Structured accountability for AI agents — markdown-based knowledge protocol

Readme

Lobsidian

npm version License: MIT

Structured accountability for AI agents. Plain markdown files that are simultaneously the agent's memory and the team's knowledge base.

Quick Start

npx lobsidian init ./my-project

That's it. Open my-project/Start Here.md to see what was created, or point an AI agent at my-project/_lobsidian/AGENT.md and it immediately knows how to operate.

To install globally:

npm install -g lobsidian

Requires Node.js 18+.

Why Lobsidian?

Existing AI memory tools (Mem0, Zep, Letta) solve what an agent can recall. Lobsidian solves what an agent is accountable for -- who delegated that authority, and how improvements surface.

Give an AI agent access to files and it will do things. But:

  • Who said it should? No record of why work was started or who approved it.
  • Is it working? No success criteria, no review dates, no feedback loop.
  • What's the scope? Agents drift. Without boundaries, they reorganize your entire vault.
  • Where's the audit trail? Actions happen, but the reasoning disappears with the conversation.
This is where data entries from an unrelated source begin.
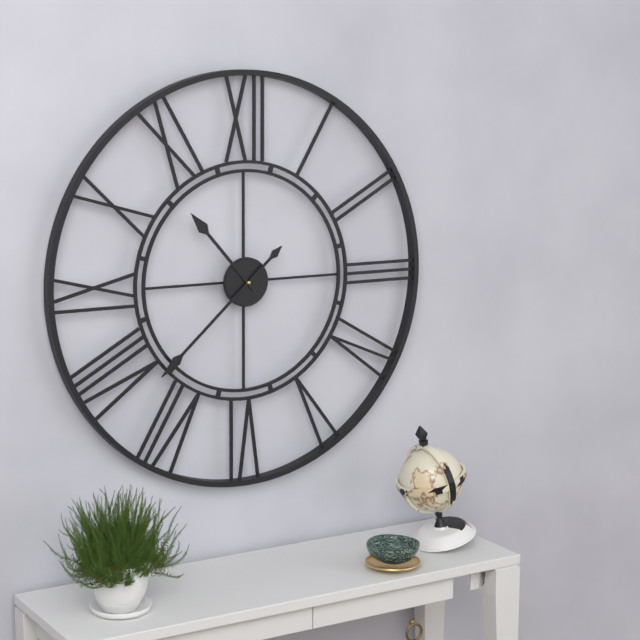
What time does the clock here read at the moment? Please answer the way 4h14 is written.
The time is 10h38
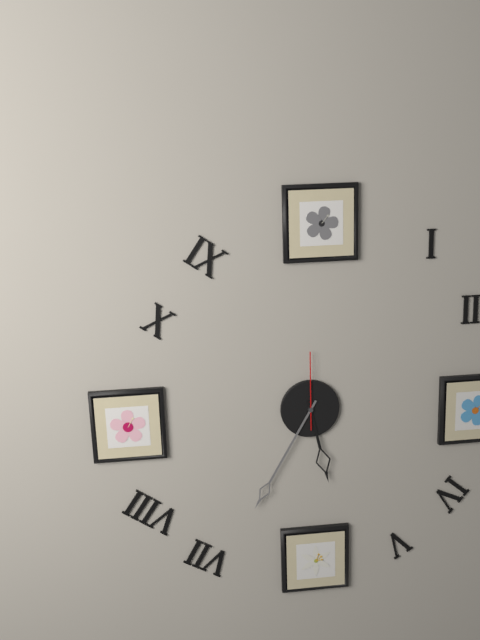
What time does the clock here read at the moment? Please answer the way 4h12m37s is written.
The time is 5h35m00s
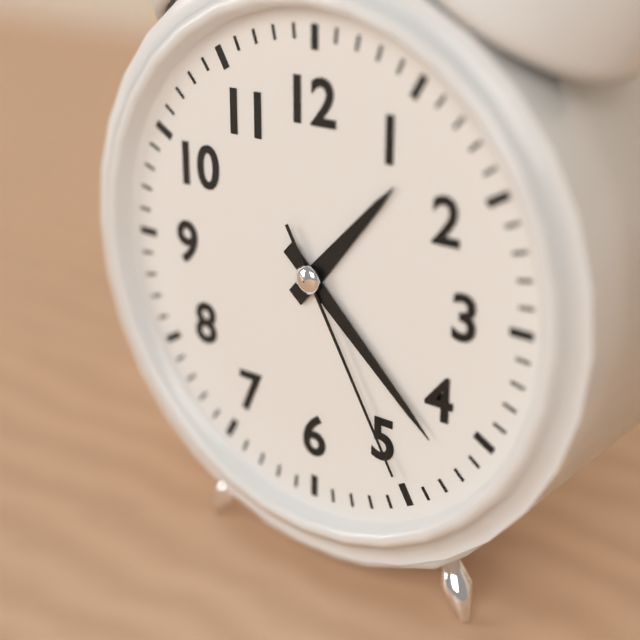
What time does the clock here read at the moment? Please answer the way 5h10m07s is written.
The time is 1h22m25s
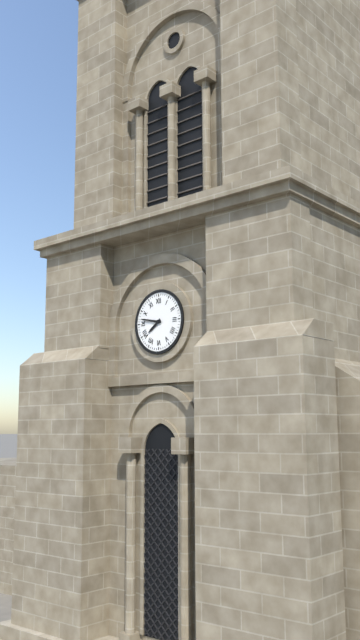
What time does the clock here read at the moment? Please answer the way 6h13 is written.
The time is 7h47
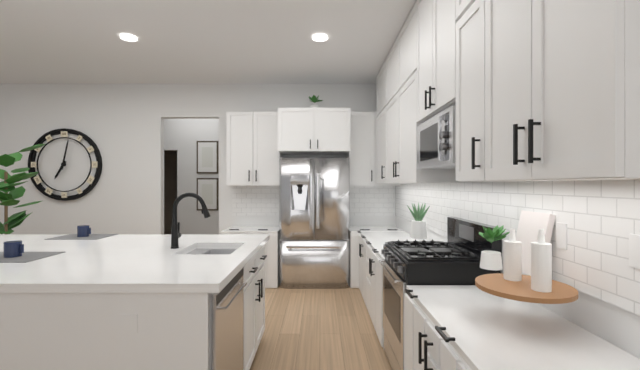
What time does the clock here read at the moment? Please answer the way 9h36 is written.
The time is 7h02
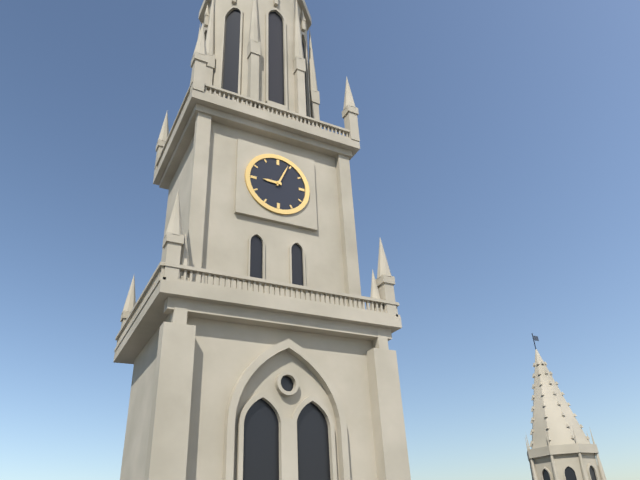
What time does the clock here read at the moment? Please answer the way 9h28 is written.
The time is 9h04
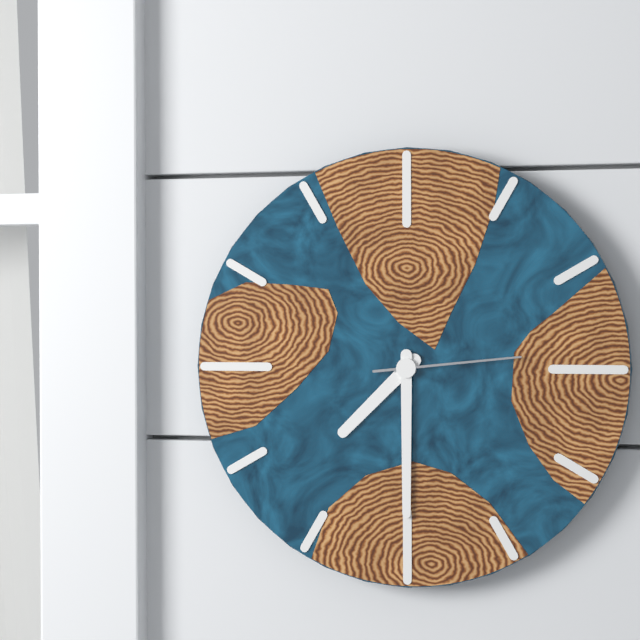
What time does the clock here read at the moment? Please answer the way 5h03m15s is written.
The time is 7h30m14s
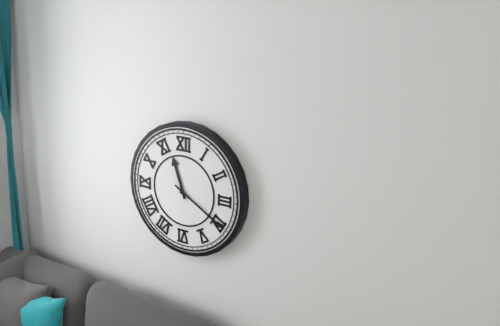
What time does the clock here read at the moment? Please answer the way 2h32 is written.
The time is 11h20
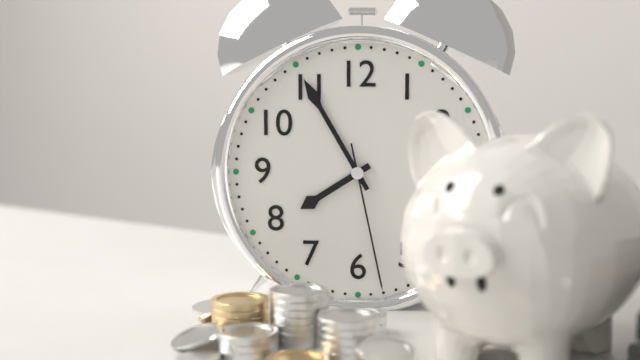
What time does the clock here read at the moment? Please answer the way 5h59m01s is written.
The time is 7h55m28s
Lobsidian fixes this with a simple protocol: every piece of work traces a chain from motive (why) to decision (what, with human consent) to task (concrete work, with outcome). Decisions carry review dates, closing the loop.

How It Works

MOTIVE (why)         "Website is slow, losing visitors"
    |
DECISION (what)      "Implement CDN caching"
    |                 success_criteria: "Lighthouse > 90"
    |                 review_date: 2026-05-20
    |                 status: proposed -> [human consents] -> active
    |
TASK (work)          "Configure CloudFront distribution"
    |                 assignee: my-agent
    |                 outcome: "Lighthouse 94, load time 1.4s"
    |
REVIEW               Is the motive still relevant?
                      Did the decision meet its criteria?
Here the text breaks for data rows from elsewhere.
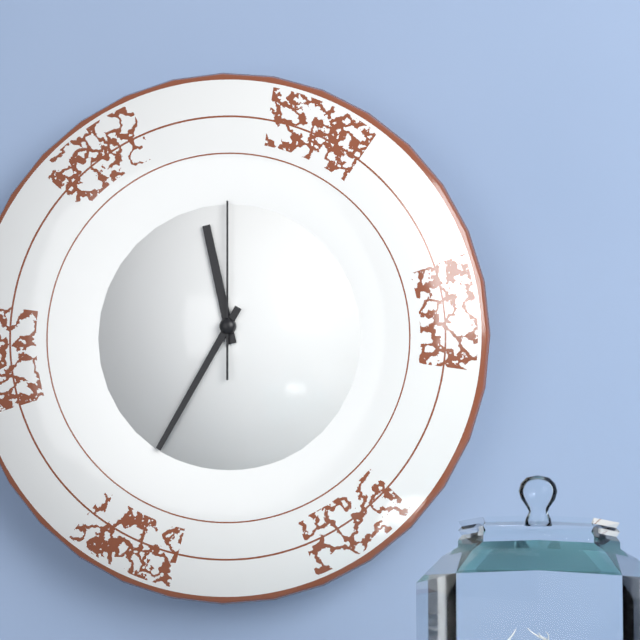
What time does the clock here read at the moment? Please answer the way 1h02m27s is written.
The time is 11h35m00s
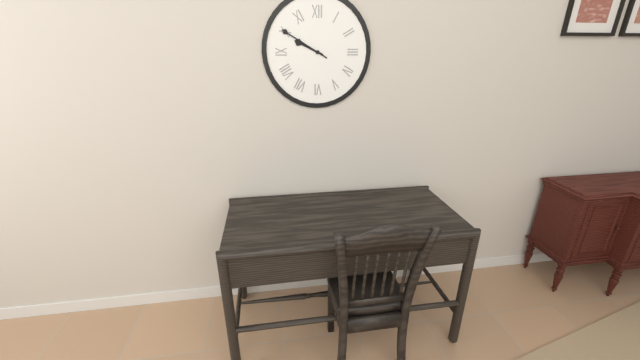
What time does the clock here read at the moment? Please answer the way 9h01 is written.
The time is 9h50
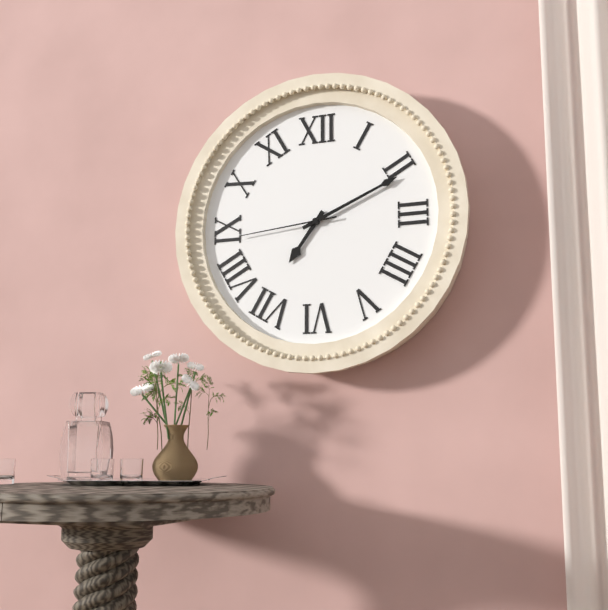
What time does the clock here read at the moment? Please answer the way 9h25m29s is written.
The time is 7h11m44s
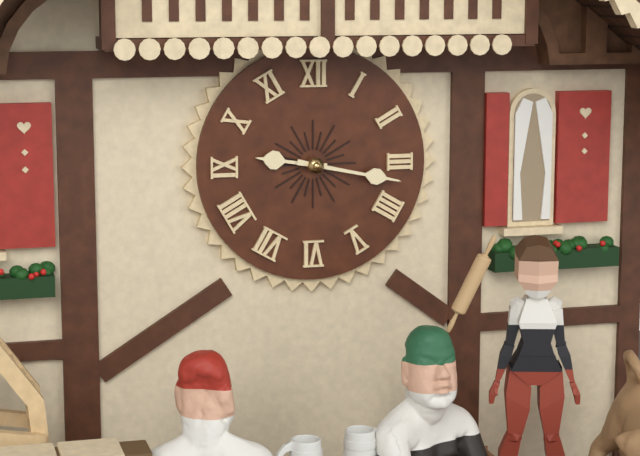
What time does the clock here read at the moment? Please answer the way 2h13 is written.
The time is 9h17
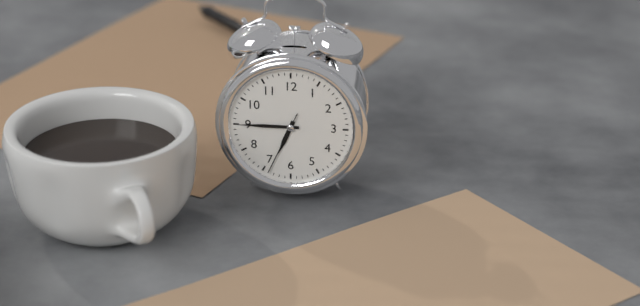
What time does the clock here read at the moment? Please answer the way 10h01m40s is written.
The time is 6h45m34s
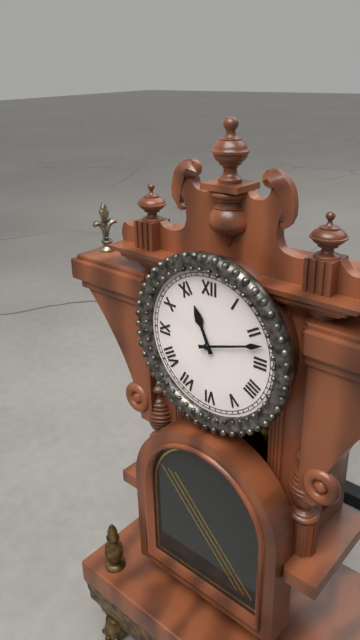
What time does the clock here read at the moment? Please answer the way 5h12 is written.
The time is 11h12
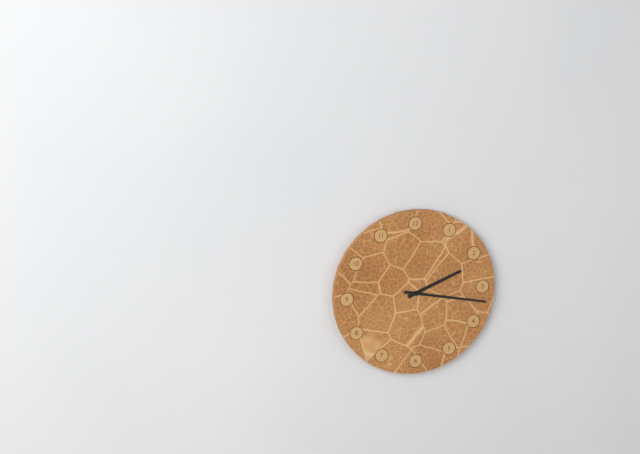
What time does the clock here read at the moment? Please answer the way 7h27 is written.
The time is 2h17
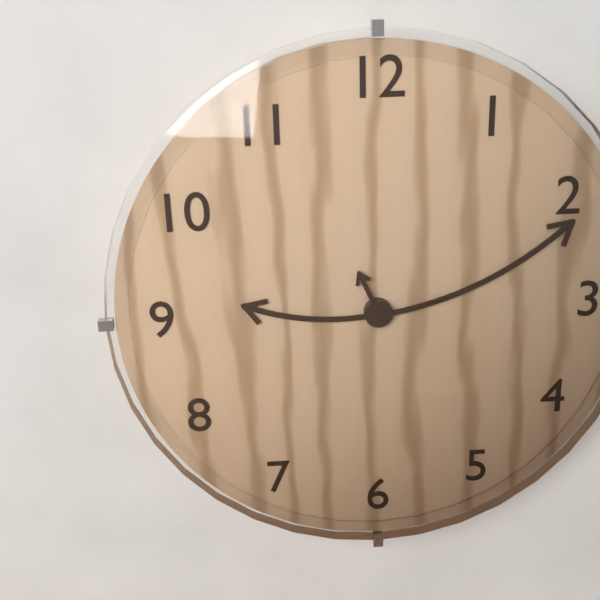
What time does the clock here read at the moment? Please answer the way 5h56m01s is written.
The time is 9h11m56s
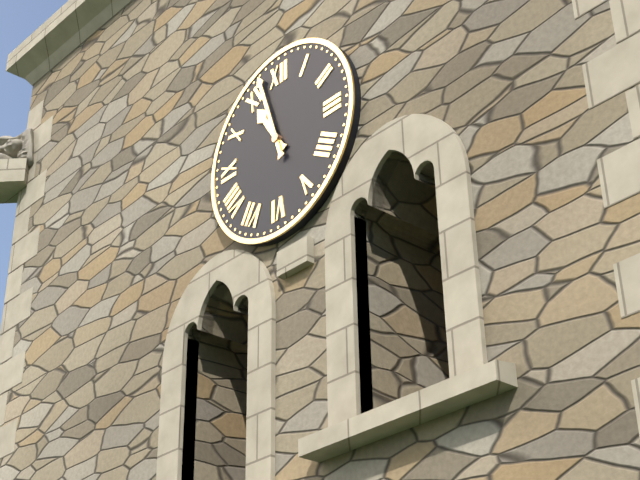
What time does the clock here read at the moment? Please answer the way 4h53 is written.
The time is 10h57
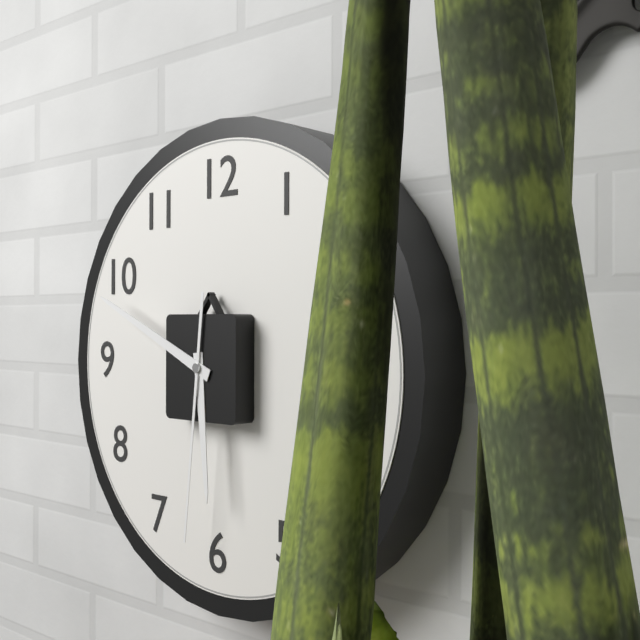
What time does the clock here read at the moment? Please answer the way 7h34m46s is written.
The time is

Every file is a markdown file with YAML frontmatter. Frontmatter is the API. Folders are human convenience.

Usage

Create a Vault

lobsidian init ./my-project

The path is where Lobsidian creates the vault structure. Use any directory -- ./my-project, /path/to/vault, or . for the current directory.

Options:

  • --name "My Project" -- vault display name (defaults to directory name)
  • --agent "my-agent" -- default agent name (defaults to "agent")

This creates:

my-project/
  _lobsidian/           # System files (agent skill, config, templates, procedures)
  Motives/              # Why something needs attention
  Decisions/            # What was decided and why
  Tasks/                # Concrete work items
  Knowledge/            # Reference material and notes
  Journal/              # Chronological entries
  Inbox/                # Unprocessed items
  Archive/              # Completed items (nothing is deleted)
  Start Here.md         # Orientation guide
  .gitignore

Validate a Vault

lobsidian validate ./my-project
# OK  7 files checked, 0 errors, 0 warnings

lobsidian validate ./my-project --fix    # Auto-fix: stale claims, orphaned tasks
lobsidian validate ./my-project --json   # Machine-readable output

21 checks covering frontmatter schemas, broken wiki-links, circular references, consent bypasses, overdue reviews, and more.

Connect an Agent

Agent Skills (recommended): If your platform supports Agent Skills, Lobsidian ships a skill file at skills/lobsidian/SKILL.md. No extra configuration needed -- the agent discovers it automatically.

Manual one-liner:

lobsidian init ./my-project --print-shim

Outputs a shim you can paste into your agent's startup context (e.g. CLAUDE.md, .cursorrules).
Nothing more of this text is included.